The standard deviation for capture speed is wider and is representing the prior belief that fast capture speeds occupy a wide range of speeds above the slow captures modes. Indeed beyond slow captures, capture speeds do not appear stereotyped and are seen to vary probably in relation to other parameters such as distance to prey. Note the prior for distance to prey is set identically for both clusters and as such we expect the data to inform the mean distance of each cluster.

The probability of membership on either cluster $c\in 0,1$ for fast/slow is estimated from a normal distribution with as ${p}_{f}=𝒩(\sum I({c}_{i}=1)/N,0.03)$, where $I({c}_{i}=1)$ is equal to 1 if data point _i_ has been assigned to the fast cluster. Data points were assigned to the fast cluster if the expected cluster membership label was $E[c]>0.7$, otherwise they were considered as slow capture swims.

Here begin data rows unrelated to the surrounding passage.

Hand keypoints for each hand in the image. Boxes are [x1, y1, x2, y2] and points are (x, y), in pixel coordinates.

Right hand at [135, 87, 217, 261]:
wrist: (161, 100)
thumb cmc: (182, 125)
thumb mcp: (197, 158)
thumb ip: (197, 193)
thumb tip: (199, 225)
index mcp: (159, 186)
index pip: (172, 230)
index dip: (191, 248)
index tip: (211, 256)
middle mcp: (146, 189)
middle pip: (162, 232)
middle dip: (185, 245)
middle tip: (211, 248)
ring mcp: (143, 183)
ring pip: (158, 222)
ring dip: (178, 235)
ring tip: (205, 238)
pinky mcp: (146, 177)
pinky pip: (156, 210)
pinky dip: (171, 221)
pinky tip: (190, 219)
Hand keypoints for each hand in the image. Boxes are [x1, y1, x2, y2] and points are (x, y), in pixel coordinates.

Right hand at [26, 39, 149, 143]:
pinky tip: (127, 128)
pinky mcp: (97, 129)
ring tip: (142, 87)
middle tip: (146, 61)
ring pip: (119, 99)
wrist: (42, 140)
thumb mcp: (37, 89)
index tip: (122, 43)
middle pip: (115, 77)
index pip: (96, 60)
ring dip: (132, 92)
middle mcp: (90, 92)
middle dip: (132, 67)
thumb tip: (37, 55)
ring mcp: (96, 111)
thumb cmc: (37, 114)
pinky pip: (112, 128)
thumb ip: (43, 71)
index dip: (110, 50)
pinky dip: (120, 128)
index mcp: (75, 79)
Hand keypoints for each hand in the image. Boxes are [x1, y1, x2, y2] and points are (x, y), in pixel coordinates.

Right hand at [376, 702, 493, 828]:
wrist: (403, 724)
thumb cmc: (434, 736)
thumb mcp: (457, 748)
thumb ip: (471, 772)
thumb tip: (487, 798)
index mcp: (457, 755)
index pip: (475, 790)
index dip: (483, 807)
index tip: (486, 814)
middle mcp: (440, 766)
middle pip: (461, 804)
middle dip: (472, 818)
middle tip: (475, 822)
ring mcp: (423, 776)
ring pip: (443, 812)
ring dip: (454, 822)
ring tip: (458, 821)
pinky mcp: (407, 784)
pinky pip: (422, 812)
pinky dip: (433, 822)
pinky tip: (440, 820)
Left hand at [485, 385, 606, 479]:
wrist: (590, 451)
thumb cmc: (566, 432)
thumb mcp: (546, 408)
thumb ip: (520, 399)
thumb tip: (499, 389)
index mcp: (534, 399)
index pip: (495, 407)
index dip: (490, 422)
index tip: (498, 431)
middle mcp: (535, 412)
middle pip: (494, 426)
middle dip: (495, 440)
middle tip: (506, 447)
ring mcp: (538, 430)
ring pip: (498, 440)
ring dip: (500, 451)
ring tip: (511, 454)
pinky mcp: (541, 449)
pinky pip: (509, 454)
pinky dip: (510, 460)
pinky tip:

## Statistical modelling of group behavior

We built a hierarchical statistical model to estimate mean group behavior that is based on model estimates of mean hunting behavior per larva. This is a generalization of our earlier model of capture-speed and distance, only here the top level structure is single multivariate normal distribution that models ${X}^{g}$, a vector containing estimates of mean capture speed _S_, distance to prey _D_ and turn-ratio _T_ for each larva. Details of this model and example code can be found in the code repository <https://github.com/kostasl/ontogenyofhunting_pub/blob/master/stat_3DLarvaGroupBehaviour.r> (@bib40).

## PCA of larval hunting behavior and predicting efficiency

Principal component analysis can reduce the dimensions needed to describe a large set of correlated predictor variables to a smaller, less correlated set of covariates, that nevertheless maintains most of the information in the larger set. A subset of the resulting covariate components can then be used to regress an outcome variable, effectively producing a model that predicts a response based on a subset of principal components.

The process of obtaining principal components involves constructing a covariance matrix $\mathbf{𝐀}$ of our observation data and then calculating its eigen decomposition. For our analysis, we constructed a matrix of vectors, each one representing the hunt behavior of each larvae estimated from measurements taken from successful hunt episodes alone. For each larva _i_ we defined vector $\overrightarrow{{v}_{i}}=⟨e,n,\text{E}(c),\text{E}(d),\text{E}(\gamma )⟩$, where $n={N}_{s}+{N}_{f}$ is the capture attempts recorded for larva _i_, $e={N}_{s}/n$ denotes its capture efficiency, $\text{E}(d)$ is the mean distance to prey estimated from the onset of the capture bout across a larva’s hunt events, and $\text{E}(\gamma )$ is mean turn-ratio at the initial turn towards prey. For [Figure 7](#fig7), we derive the expected values per larva from the results of our earlier group model (see Materials and methods), while in [Figure 7—figure supplement 5](#fig7s5) we used empirical means ($\text{E}(x)={\sum }_{n}{x}_{i}/n$) to estimate the mean hunt behavior. In order to ignore any scale effects of covariance on PCA, we standardized the variables using

$$
{\dot{x}}_{i}={x}_{i}-{\mu }_{x}/{\sigma }_{x}.
$$

With the exception of turn-ratio where ${\mu }_{x}=1$, ${\mu }_{x}$ was set to the mean value of each behavioral variable _x_ calculated across larval vectors.

Each principal component packs correlated variables that could possibly act as better predictors and provide compact regression models in situations where there many predictor variables and relatively few samples. We used the _pls_ package (@bib78) in R (@bib67), to conduct principal component regression of larval efficiency using a linear model and the principal components of matrix of hunt behavior estimators of $\overrightarrow{{v}_{i}}$. The algorithm reported that using three PCs gave the smallest root mean square prediction error with coefficient of variation CV = 0.133, capturing 31.7% of efficiency variance.